Çok kötü sesli bir müezzin vardı. Halkının çoğu müslüman olmayan bir ülkede ezan okumaya başladı. Orada bulunan müslümanlar,
”Bu çirkin sesinle ezan okuma. İnsanlar arasında kargaşaya sebep olursun. İslâm dinine de zarar verirsin” dediler.
Müezzin aldırış etmedi, çirkin sesiyle ezan okumaya devam etti. Bir gün elinde bir kat elbise, mum ve helva gibi hediyelerle birlikte kâfirin biri çıkageldi.

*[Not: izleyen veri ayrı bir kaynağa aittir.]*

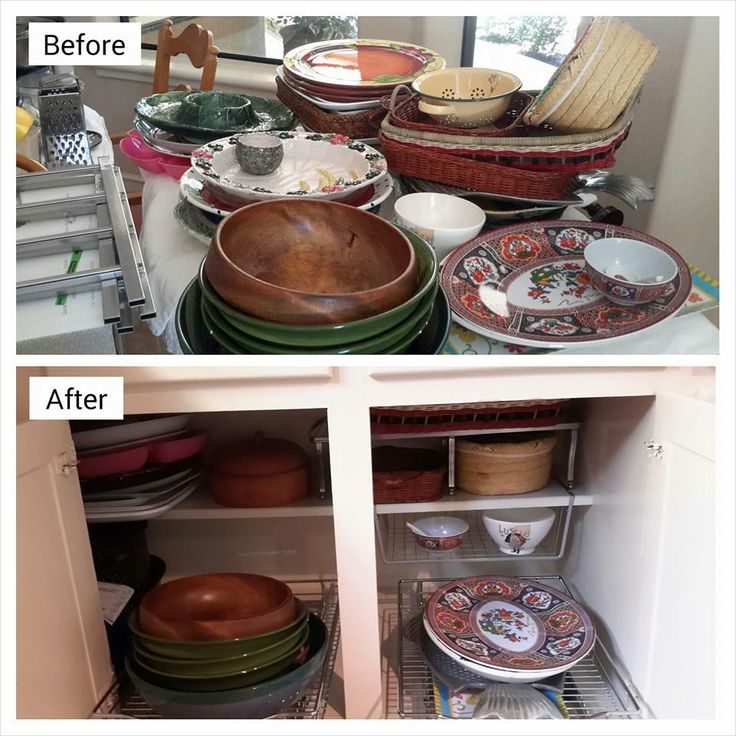
You are a GUI agent. You are given a task and a screenshot of the screen. Output one action in this format:
    pyautogui.click(x=<x>, y=<y>)
    Task: Click on the bowls
    The width and height of the screenshot is (736, 736).
    Given the screenshot: What is the action you would take?
    pyautogui.click(x=343, y=250), pyautogui.click(x=424, y=207), pyautogui.click(x=620, y=288), pyautogui.click(x=484, y=102), pyautogui.click(x=261, y=149), pyautogui.click(x=235, y=113)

”Nerede o ezan okuyan ve sesiyle bana huzur veren müezzin? Hediyelerimi takdim edeyim” dedi. Müslümanlar şaşırdı: ”Kendine gel. O çirkin ses insana nasıl huzur verir?”

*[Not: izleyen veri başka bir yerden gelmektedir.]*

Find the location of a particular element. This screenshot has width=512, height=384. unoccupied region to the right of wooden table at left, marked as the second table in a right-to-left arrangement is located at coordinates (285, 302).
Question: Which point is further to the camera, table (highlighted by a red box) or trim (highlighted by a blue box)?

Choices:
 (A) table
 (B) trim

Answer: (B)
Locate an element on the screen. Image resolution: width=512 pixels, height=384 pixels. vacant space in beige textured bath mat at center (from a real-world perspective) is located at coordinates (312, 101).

dediler. Bunun üzerine kâfir anlatmaya başladı:
Benim çok güzel ve akıllı bir kızım var. Müslüman olmayı kafasına koymuştu. Ne kadar öğüt verdiysem kararından vazgeçiremedim. Geçenlerde bu müezzinin ezan okumasını işitince çevresindekilere sormuş:
”Bu ne kadar kötü bir ses. Bu nedir?” Kız kardeşi,
”Bu ses ezan sesidir. Müslümanlar bu sesle ibadet için toplanırlar” demiş. Kızım kardeşine inanmamış. Birkaç kişiye daha sormuş. Herkes aynı şekilde söyleyince içindeki iman sarsıldı. Müslümanlık’tan soğudu. Ben de, kızımın müslüman olma endişesinden kurtuldum. Beni huzura kavuşturan müezzine, bu hediyeleri getirdim.
***
Gerçekten de ezanı sesiyle güzelleştiren müezzin, dinleyenleri başka bir âleme götürür. Bizi bizden alır. Gündelik hayatın kargaşasından uzaklaştırır. Ruhumuza mânevî âlemin ateşini düşürür.
Sonradan müslüman olan birçok insan, ezan sesinden etkilenerek müslüman olduklarını ifade etmişlerdir. Bu husus bile, ezanın güzel sesle okunmasının önemini ortaya koyar.